Brigitte Léal has described Dora as having "the face of an Oriental idol, with its marked iconic character, impenetrable, hard, and unsmiling, and whose haughty beauty is enhanced by makeup and sophisticated finery" (Picasso and Portraiture, exh. cat., The Museum of Modern Art, New York, 1996, p. 387). Her inscrutable personality and occasionally bizarre behavior intrigued Picasso from the moment they were introduced.
In 1937, Dora increasingly became a regular player in the artist's intricately compartmentalized love life. Picasso separated from his Russian-born wife Olga in 1935 and Picasso now had the luxury of trysting with two mistresses, with the attendant complications of dividing his time between each of them and his art. Since 1927 he had been in love with Marie-Thérèse Walter. Marie-Thérèse became Picasso's nurturing and classically beautiful blonde sun goddess, in her acquiescent way bringing a revived sense of physical joy to the middle-aged artist's love life. Dora quickly became just as essential to the artist's happiness when she arrived on the scene—Picasso welcomed her intelligence, sophisticated sense of style and knowledgeable interest in art—but in contrast to the sunny and athletic Marie-Thérèse, Dora assumed the role of the artist's darkly enigmatic and creative lunar goddess—she figured as his surrealist muse.
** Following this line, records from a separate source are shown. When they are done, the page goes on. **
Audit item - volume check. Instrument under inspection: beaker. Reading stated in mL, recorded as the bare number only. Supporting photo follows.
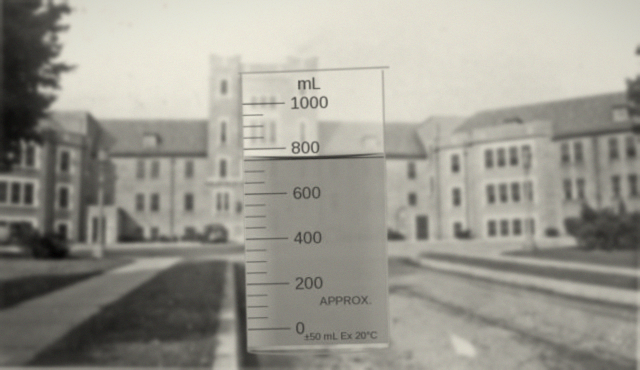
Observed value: 750
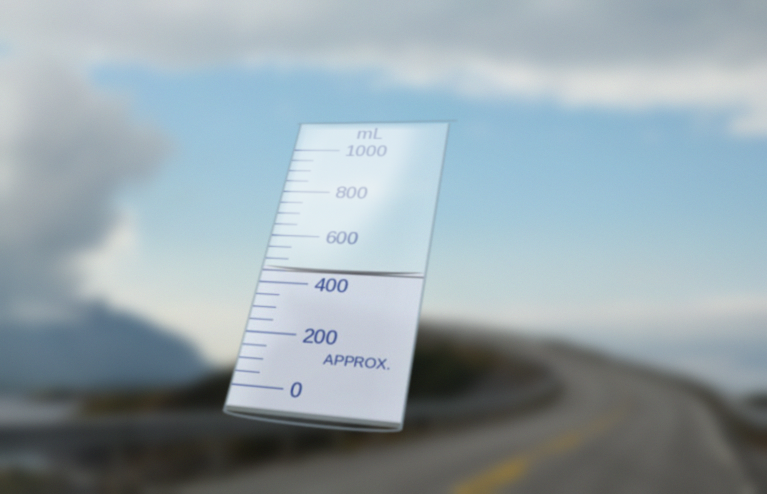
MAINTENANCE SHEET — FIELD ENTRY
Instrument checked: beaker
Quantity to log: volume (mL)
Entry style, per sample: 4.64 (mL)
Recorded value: 450 (mL)
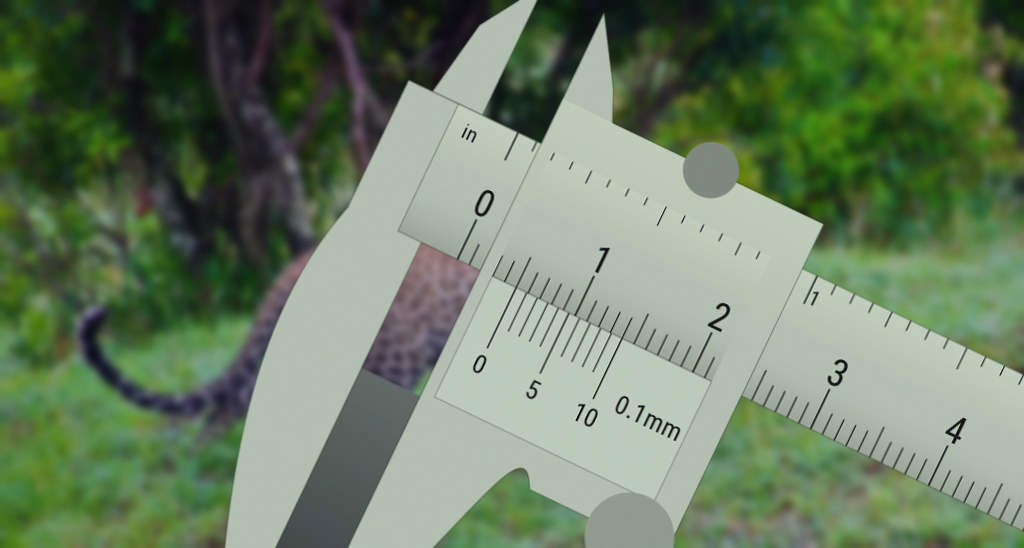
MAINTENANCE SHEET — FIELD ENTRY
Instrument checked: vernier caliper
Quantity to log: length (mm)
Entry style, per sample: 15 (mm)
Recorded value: 5.0 (mm)
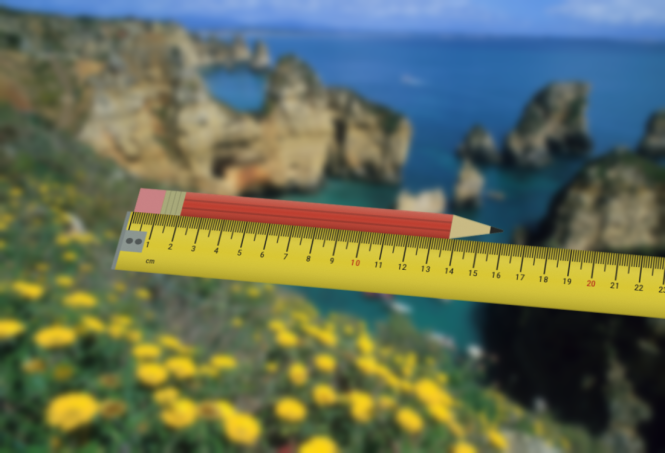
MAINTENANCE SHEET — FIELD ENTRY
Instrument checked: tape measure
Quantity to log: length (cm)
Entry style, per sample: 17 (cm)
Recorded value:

In the early 1930s Picasso often depicted Marie-Thérèse peacefully sleeping—her slumbering form represented tranquility for the artist. Marie-Thérèse's face, her figure and her sleep itself prompted some of Picasso's most sensual and highly regarded works and displayed an intimacy between the artist and the model. In Portrait de Dora Maar endormie, Dora has co-opted the languorous pose that belonged to Marie-Thérèse and symbolized her predecessor’s happy coupling with the artist. The tenderness and affection that Picasso felt towards Dora is overwhelming in the present drawing—her beautiful face relaxed and peacefully dreaming while her lover looked in. The work remained in Dora’s personal collection until her estate sale in 1998.